(Source records)
—————

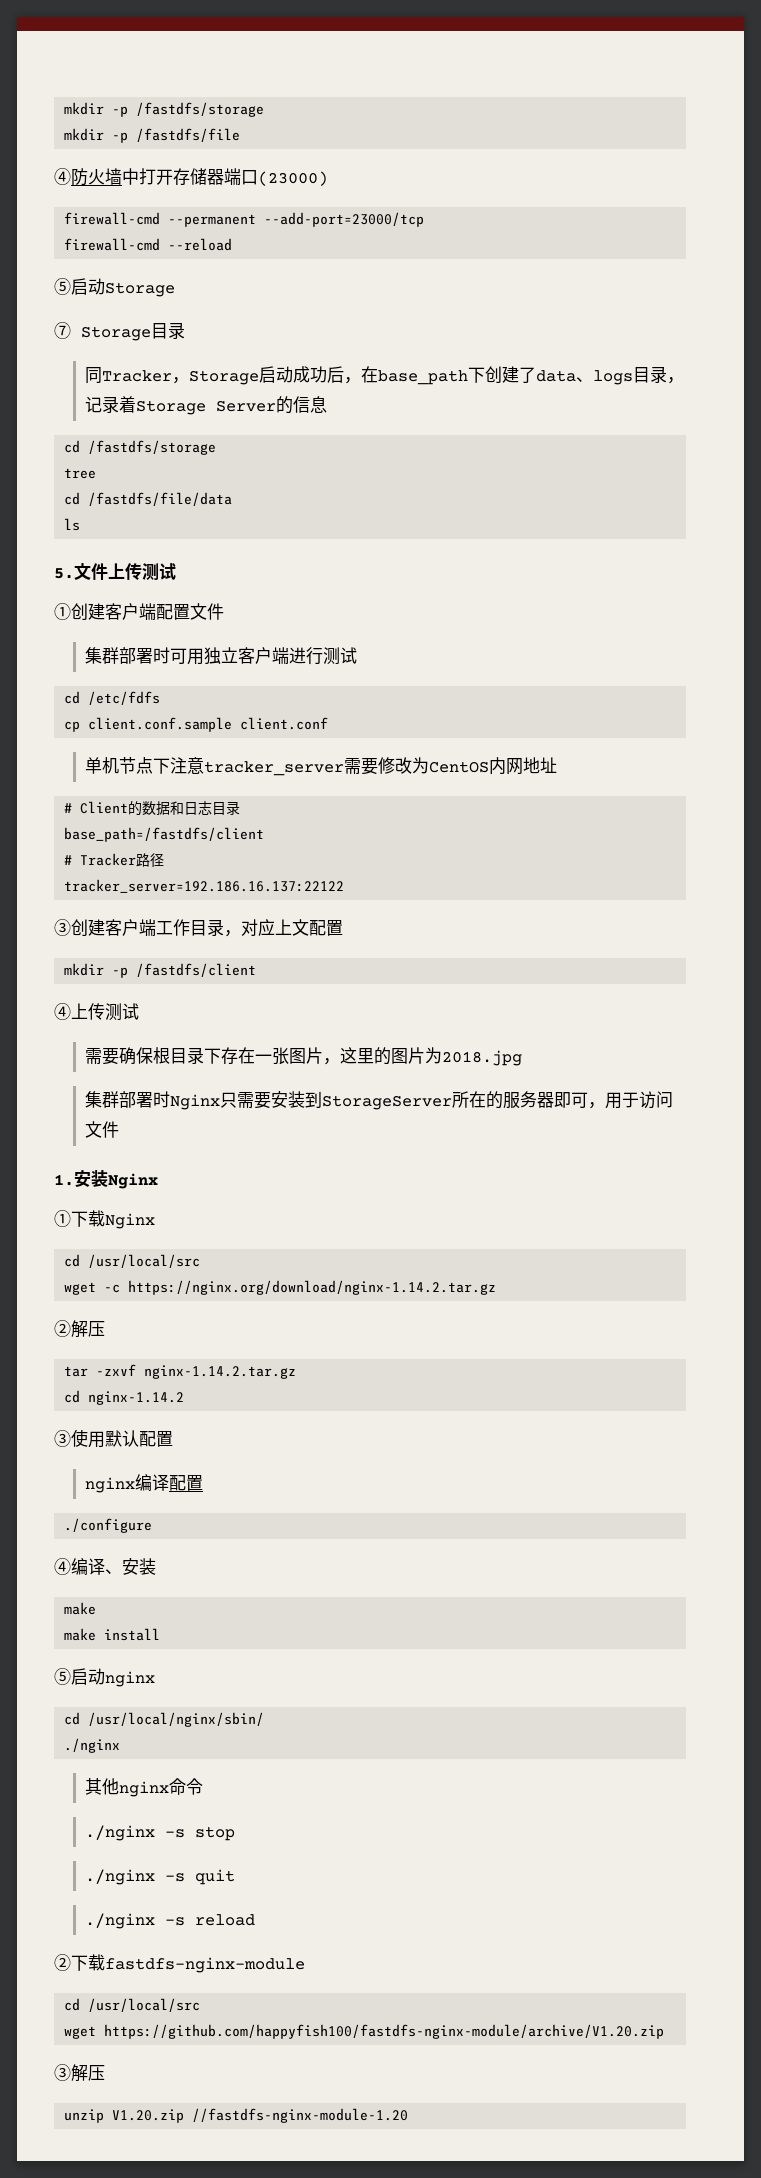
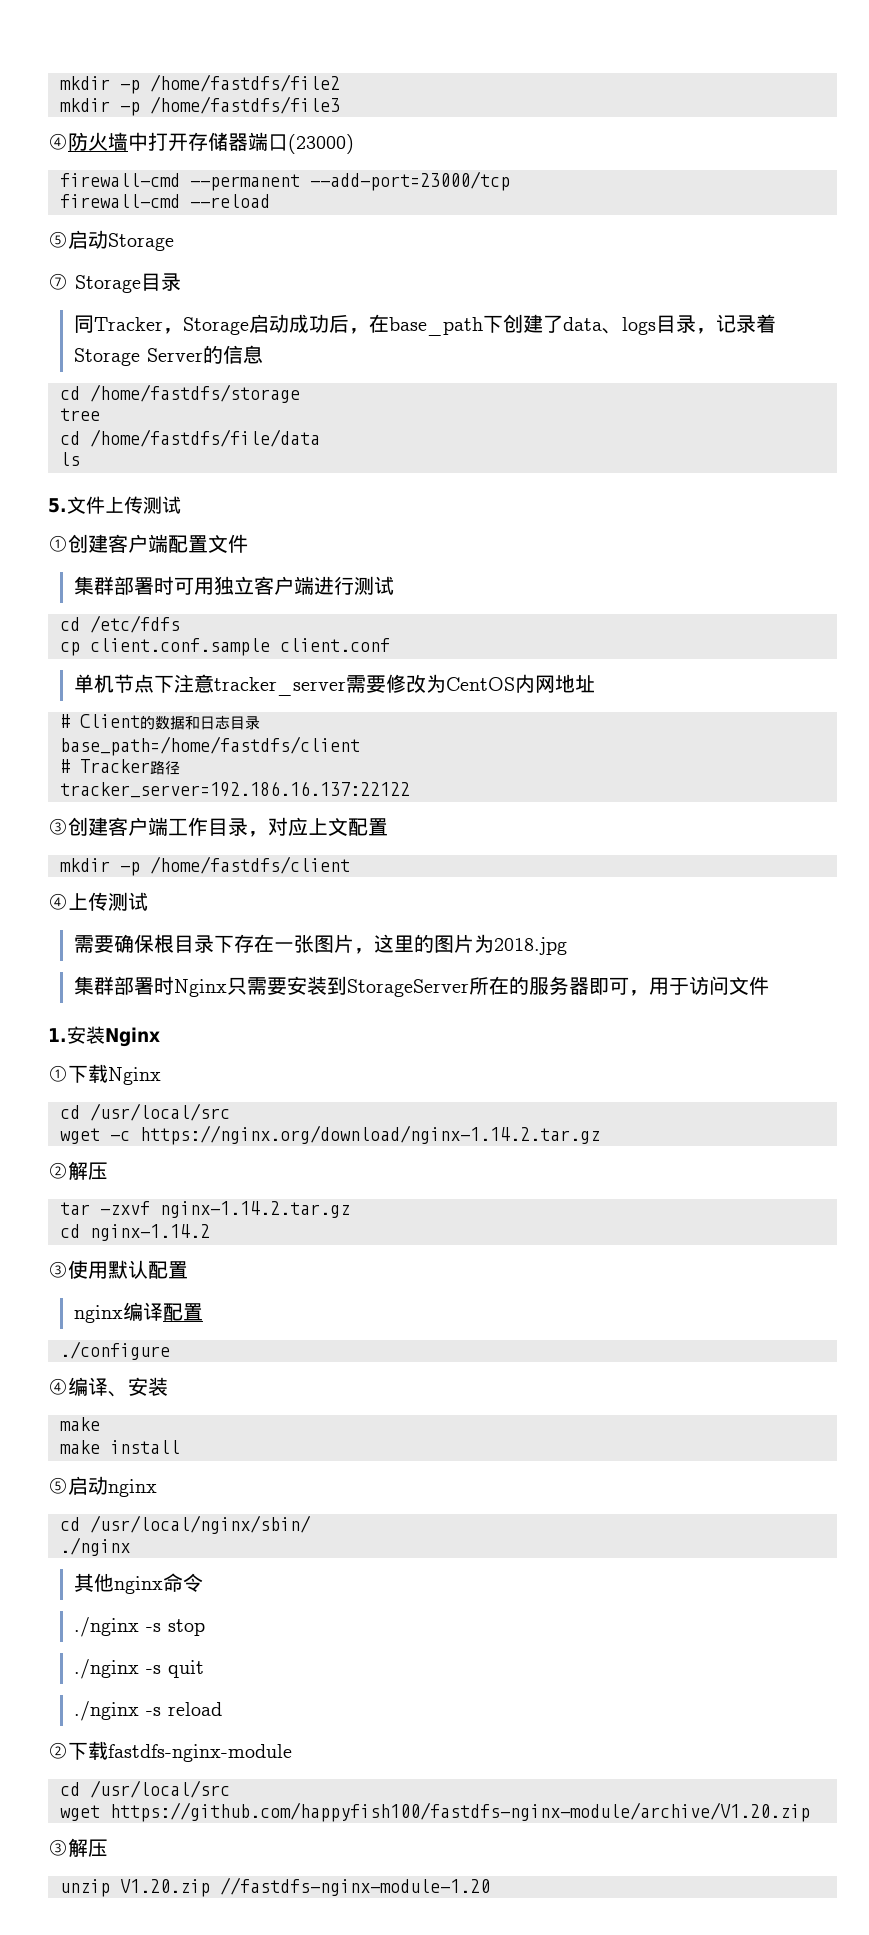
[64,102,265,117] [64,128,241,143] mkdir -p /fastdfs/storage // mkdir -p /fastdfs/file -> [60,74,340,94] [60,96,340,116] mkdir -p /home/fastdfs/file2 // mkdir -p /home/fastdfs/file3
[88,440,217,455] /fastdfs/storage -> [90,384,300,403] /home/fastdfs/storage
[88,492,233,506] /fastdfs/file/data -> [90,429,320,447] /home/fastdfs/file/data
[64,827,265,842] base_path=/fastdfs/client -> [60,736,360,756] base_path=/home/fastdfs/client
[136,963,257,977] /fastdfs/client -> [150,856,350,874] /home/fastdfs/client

—————

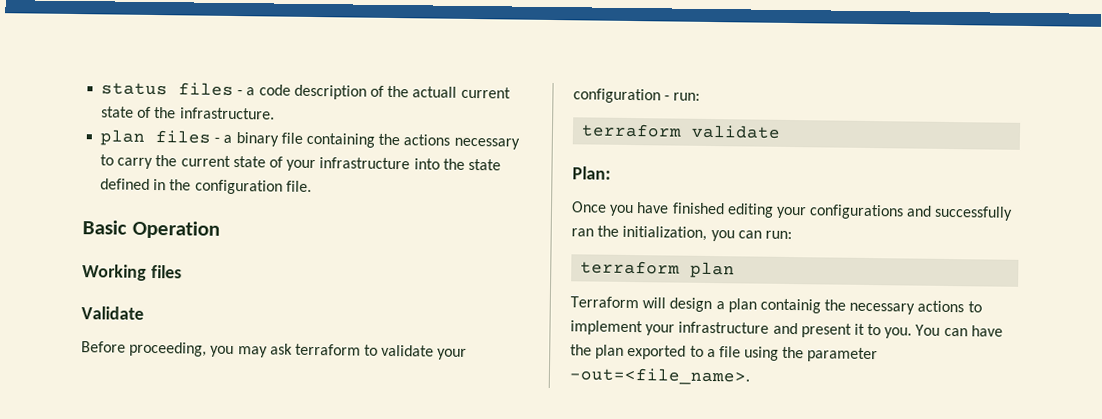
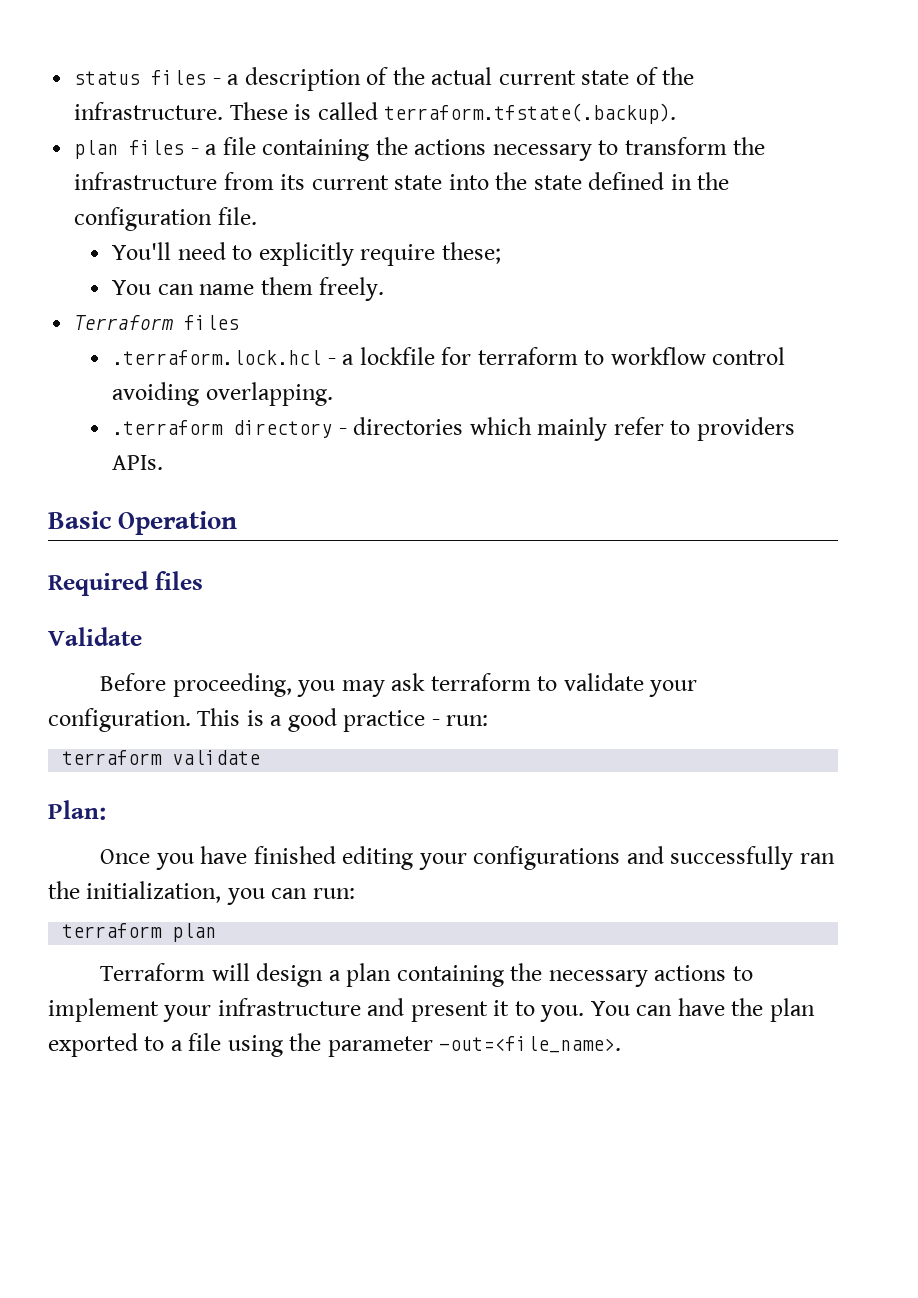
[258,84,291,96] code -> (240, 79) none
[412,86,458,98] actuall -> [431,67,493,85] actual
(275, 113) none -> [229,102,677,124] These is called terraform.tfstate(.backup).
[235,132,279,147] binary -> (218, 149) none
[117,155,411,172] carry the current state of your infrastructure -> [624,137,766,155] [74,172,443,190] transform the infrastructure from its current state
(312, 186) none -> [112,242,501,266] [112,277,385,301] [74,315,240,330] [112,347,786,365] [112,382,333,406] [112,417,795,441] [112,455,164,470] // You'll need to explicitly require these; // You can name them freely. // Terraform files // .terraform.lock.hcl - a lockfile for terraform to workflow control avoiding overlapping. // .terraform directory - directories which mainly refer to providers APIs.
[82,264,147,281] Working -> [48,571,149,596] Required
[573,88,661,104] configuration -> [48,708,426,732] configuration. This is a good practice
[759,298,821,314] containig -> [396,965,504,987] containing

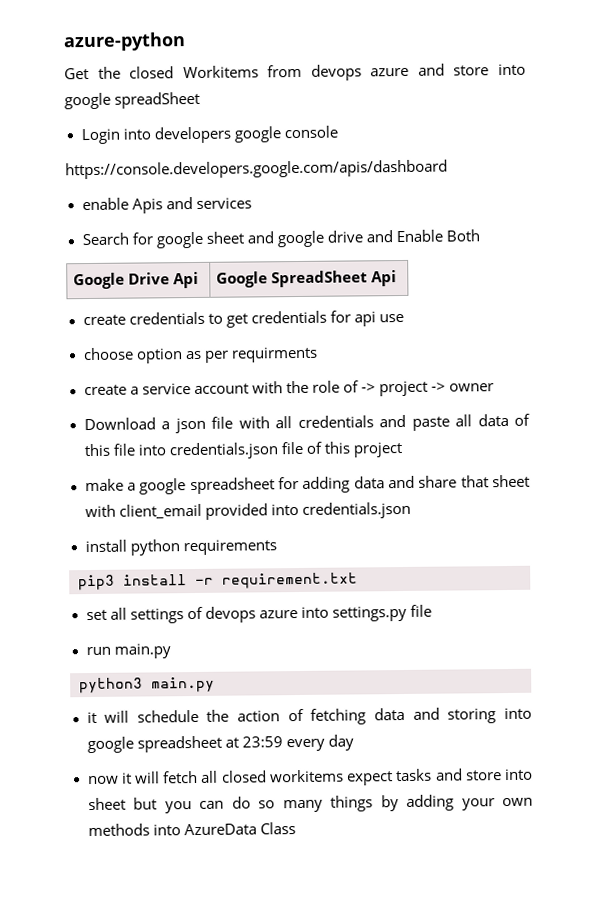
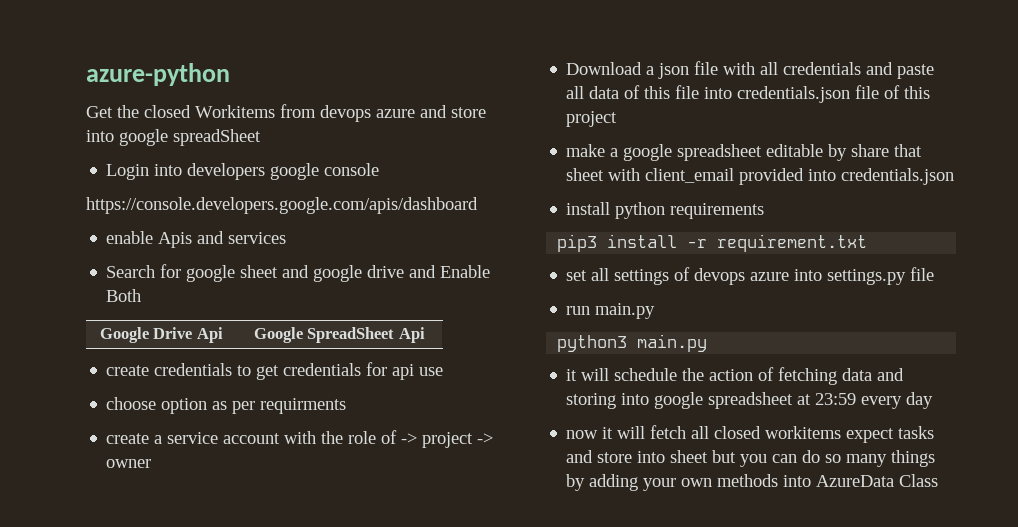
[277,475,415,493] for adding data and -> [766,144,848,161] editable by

—————

What you have to do >>
Looking above, find the stretch of lines that opens with the one holding "[117,155,411,172] carry the" and closes with the one holding "[277,475,415,493] for adding". Copy it exactly, pictures excluded.

Answer to the exercise >>
[117,155,411,172] carry the current state of your infrastructure -> [624,137,766,155] [74,172,443,190] transform the infrastructure from its current state
(312, 186) none -> [112,242,501,266] [112,277,385,301] [74,315,240,330] [112,347,786,365] [112,382,333,406] [112,417,795,441] [112,455,164,470] // You'll need to explicitly require these; // You can name them freely. // Terraform files // .terraform.lock.hcl - a lockfile for terraform to workflow control avoiding overlapping. // .terraform directory - directories which mainly refer to providers APIs.
[82,264,147,281] Working -> [48,571,149,596] Required
[573,88,661,104] configuration -> [48,708,426,732] configuration. This is a good practice
[759,298,821,314] containig -> [396,965,504,987] containing

[277,475,415,493] for adding data and -> [766,144,848,161] editable by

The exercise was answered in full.